▶ [Task to carry out] Of the records that follow, copy only the lines from the line containing "37% и 31% респондентов" to the line containing "implantów na zdrowie kobiet. Większość", both included, exactly as written.

▶ [The data]
▼▼▼

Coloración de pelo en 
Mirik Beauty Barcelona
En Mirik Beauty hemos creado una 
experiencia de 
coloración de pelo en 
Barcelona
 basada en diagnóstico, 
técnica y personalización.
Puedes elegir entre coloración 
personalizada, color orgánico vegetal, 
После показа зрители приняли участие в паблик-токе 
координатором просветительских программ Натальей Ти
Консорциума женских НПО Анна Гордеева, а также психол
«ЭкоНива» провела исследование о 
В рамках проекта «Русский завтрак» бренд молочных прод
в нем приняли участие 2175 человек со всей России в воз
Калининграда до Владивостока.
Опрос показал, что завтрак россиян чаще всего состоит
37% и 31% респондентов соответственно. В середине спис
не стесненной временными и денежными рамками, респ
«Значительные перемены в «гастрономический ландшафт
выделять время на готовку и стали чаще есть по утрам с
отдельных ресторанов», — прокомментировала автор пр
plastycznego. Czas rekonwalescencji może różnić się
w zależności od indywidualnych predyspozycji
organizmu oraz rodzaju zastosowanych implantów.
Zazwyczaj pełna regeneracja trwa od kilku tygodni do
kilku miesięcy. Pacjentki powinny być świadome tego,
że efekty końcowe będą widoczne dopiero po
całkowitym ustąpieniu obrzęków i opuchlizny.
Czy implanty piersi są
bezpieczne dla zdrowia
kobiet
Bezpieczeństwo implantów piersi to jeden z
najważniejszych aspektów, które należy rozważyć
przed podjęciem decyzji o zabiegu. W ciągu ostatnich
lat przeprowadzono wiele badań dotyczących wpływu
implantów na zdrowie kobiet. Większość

▲▲▲
▼▼▼

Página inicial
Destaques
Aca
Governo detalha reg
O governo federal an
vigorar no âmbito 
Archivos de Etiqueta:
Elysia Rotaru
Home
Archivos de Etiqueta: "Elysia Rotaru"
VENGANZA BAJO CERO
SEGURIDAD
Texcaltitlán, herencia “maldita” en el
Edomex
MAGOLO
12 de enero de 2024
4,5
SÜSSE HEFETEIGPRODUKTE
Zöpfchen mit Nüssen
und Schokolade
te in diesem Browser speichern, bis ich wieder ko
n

▲▲▲
▼▼▼

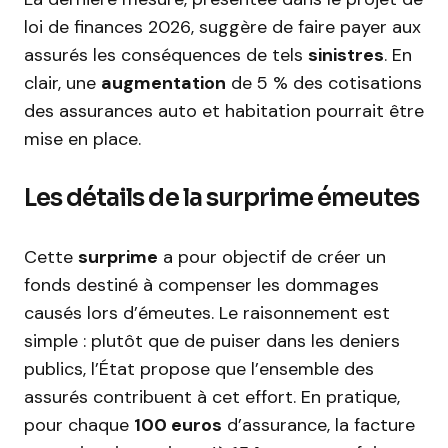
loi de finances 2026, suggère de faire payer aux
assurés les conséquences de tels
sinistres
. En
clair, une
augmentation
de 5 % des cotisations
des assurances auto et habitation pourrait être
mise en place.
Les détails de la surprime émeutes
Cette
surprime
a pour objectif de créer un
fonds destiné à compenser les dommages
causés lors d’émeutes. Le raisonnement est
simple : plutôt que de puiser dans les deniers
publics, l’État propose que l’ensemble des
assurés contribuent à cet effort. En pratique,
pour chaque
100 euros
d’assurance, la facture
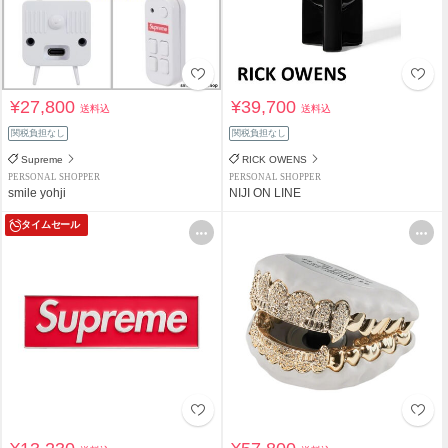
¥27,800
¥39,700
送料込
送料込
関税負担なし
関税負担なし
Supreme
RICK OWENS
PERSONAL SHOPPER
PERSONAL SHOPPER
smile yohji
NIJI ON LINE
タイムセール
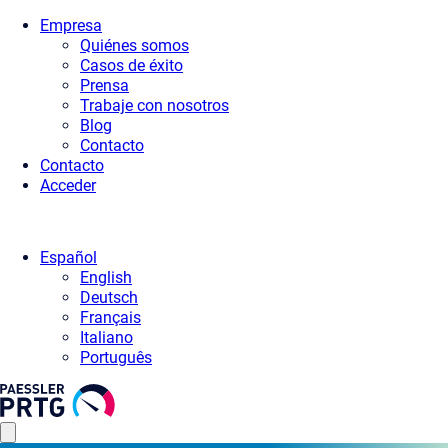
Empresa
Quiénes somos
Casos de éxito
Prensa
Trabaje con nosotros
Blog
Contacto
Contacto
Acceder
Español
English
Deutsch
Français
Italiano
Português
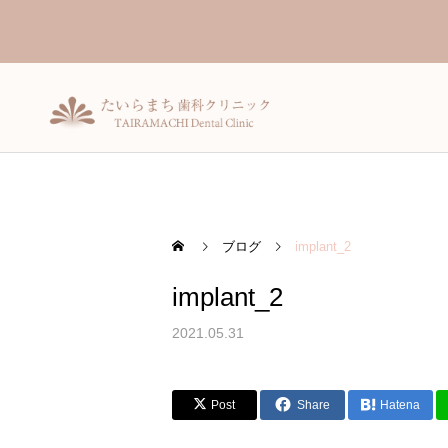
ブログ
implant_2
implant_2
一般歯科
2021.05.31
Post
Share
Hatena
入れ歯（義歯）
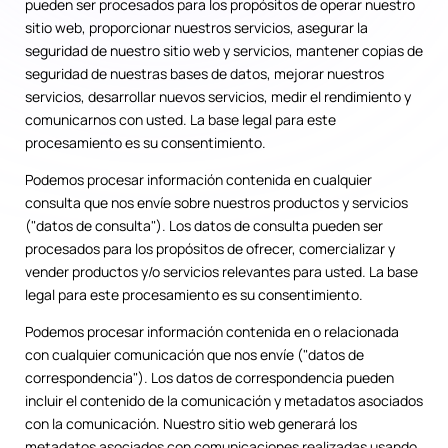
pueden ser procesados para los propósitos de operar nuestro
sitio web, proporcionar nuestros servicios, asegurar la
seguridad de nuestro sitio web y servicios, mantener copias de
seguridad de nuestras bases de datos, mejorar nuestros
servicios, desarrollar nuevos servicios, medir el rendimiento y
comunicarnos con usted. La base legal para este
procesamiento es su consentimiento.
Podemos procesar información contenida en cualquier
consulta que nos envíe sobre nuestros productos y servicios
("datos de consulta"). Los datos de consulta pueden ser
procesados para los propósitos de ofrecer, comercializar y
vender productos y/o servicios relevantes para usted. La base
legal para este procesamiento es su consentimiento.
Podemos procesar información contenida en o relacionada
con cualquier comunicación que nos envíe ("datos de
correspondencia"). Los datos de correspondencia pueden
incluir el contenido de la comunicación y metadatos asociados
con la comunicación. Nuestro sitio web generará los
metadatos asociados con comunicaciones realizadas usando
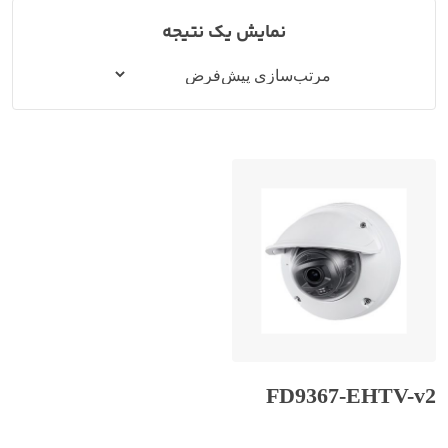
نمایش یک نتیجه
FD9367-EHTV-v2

▲▲▲

▶ [Completed exercise]
37% и 31% респондентов соответственно. В середине спис
не стесненной временными и денежными рамками, респ
«Значительные перемены в «гастрономический ландшафт
выделять время на готовку и стали чаще есть по утрам с
отдельных ресторанов», — прокомментировала автор пр
plastycznego. Czas rekonwalescencji może różnić się
w zależności od indywidualnych predyspozycji
organizmu oraz rodzaju zastosowanych implantów.
Zazwyczaj pełna regeneracja trwa od kilku tygodni do
kilku miesięcy. Pacjentki powinny być świadome tego,
że efekty końcowe będą widoczne dopiero po
całkowitym ustąpieniu obrzęków i opuchlizny.
Czy implanty piersi są
bezpieczne dla zdrowia
kobiet
Bezpieczeństwo implantów piersi to jeden z
najważniejszych aspektów, które należy rozważyć
przed podjęciem decyzji o zabiegu. W ciągu ostatnich
lat przeprowadzono wiele badań dotyczących wpływu
implantów na zdrowie kobiet. Większość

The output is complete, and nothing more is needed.